A great VSTi form of Arkos should work like V2 system or 4Klang softsynth, RECORDING and SAVE the chiptune with the original tracker format.
A VSTi like Gwem did can be great too (to begin with), so you have in your DAW the very same chiptune in Arkos 2 after reading/converting the MIDI file. A bit useless with Maxymizer, it doesn't read MIDI file. You don't have your tune playing on a real Atari ST.
Why I think that Arkos 2 have it all yet, a simple VSTi would be enough for me, instead sampling the sound inside the tracker and use it inside the DAW with a sampler, it's a slower inaccurate process.
To me there's no reason the performances couldn't be the same under a DAW than a tracker, just the pattern system is lost. Maybe some people want to get rid of the quantization, interresting, but to me it goes to the wrong direction if it's not just an option. I don't really needed the note off, or very few, it depend of the nature of the sound and I can cut the note with another sound anyway. It's not that hard to organize the events and fake the chipsound limitations in a DAW. The main bonus I like to have is to be able to play a chord as preview even if it can't be fully recorded on just one channel (first note pressed should) like some old mod trackers.
I'm not sure how the same instrument will know it's channel at time.
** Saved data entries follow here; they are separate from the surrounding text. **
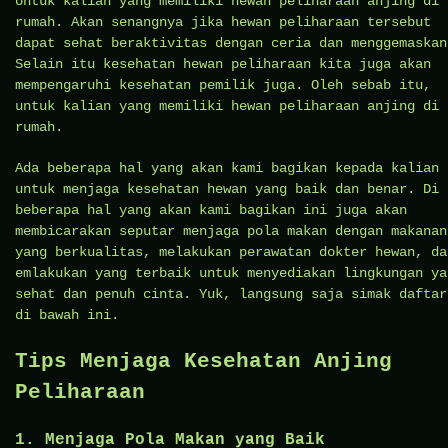
Untuk kalian yang memiliki hewan peliharaan anjing di
rumah. Akan senangnya jika hewan peliharaan tersebut
dapat sehat beraktivitas dengan ceria dan menggemaskan
Selain itu kesehatan hewan peliharaan kita juga akan
mempengaruhi kesehatan pemilik juga. Oleh sebab itu,
untuk kalian yang memiliki hewan peliharaan anjing di
rumah.
Ada beberapa hal yang akan kami bagikan kepada kalian
untuk menjaga kesehatan hewan yang baik dan benar. Di
beberapa hal yang akan kami bagikan ini juga akan
membicarakan seputar menjaga pola makan dengan makanan
yang berkualitas, melakukan perawatan dokter hewan, da
emlakukan yang terbaik untuk menyediakan lingkungan ya
sehat dan penuh cinta. Yuk, langsung saja simak daftar
di bawah ini.
Tips Menjaga Kesehatan Anjing
Peliharaan
1. Menjaga Pola Makan yang Baik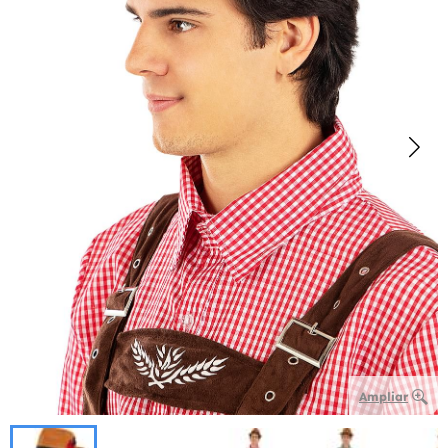
Ampliar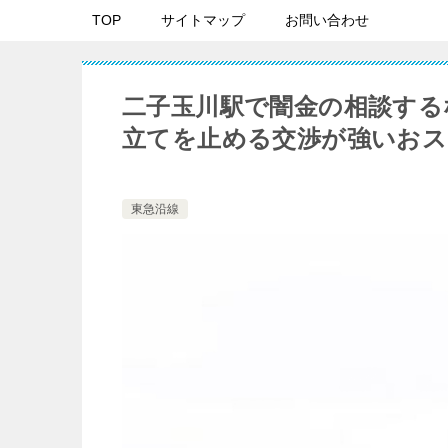
TOP
サイトマップ
お問い合わせ
二子玉川駅で闇金の相談する
立てを止める交渉が強いおス
東急沿線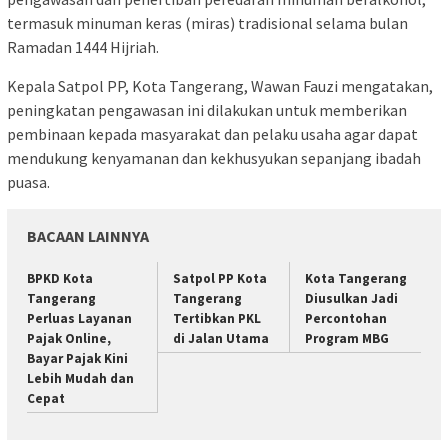
termasuk minuman keras (miras) tradisional selama bulan
Ramadan 1444 Hijriah.
Kepala Satpol PP, Kota Tangerang, Wawan Fauzi mengatakan,
peningkatan pengawasan ini dilakukan untuk memberikan
pembinaan kepada masyarakat dan pelaku usaha agar dapat
mendukung kenyamanan dan kekhusyukan sepanjang ibadah
puasa.
BACAAN LAINNYA
BPKD Kota
Satpol PP Kota
Kota Tangerang
Tangerang
Tangerang
Diusulkan Jadi
Perluas Layanan
Tertibkan PKL
Percontohan
Pajak Online,
di Jalan Utama
Program MBG
Bayar Pajak Kini
Lebih Mudah dan
Cepat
A MIDI code could do the trick, it shouldn't make the chiptune bigger, just it write the note with the right instrument in the right channel.
Then that VSTi should have everything that Arkos 2 have, just it doesn't have the pattern editor. MIDI have everything to be able to call that arpeggio and all the fx Arkos 2 have, modulation, pitch bend, expression, cc code... In the end, only the pattern system should be an advantage for the tracker and size of the chiptune. Perhaps it can be implemented, probably complex or it's a matter of an organisation with MIDI.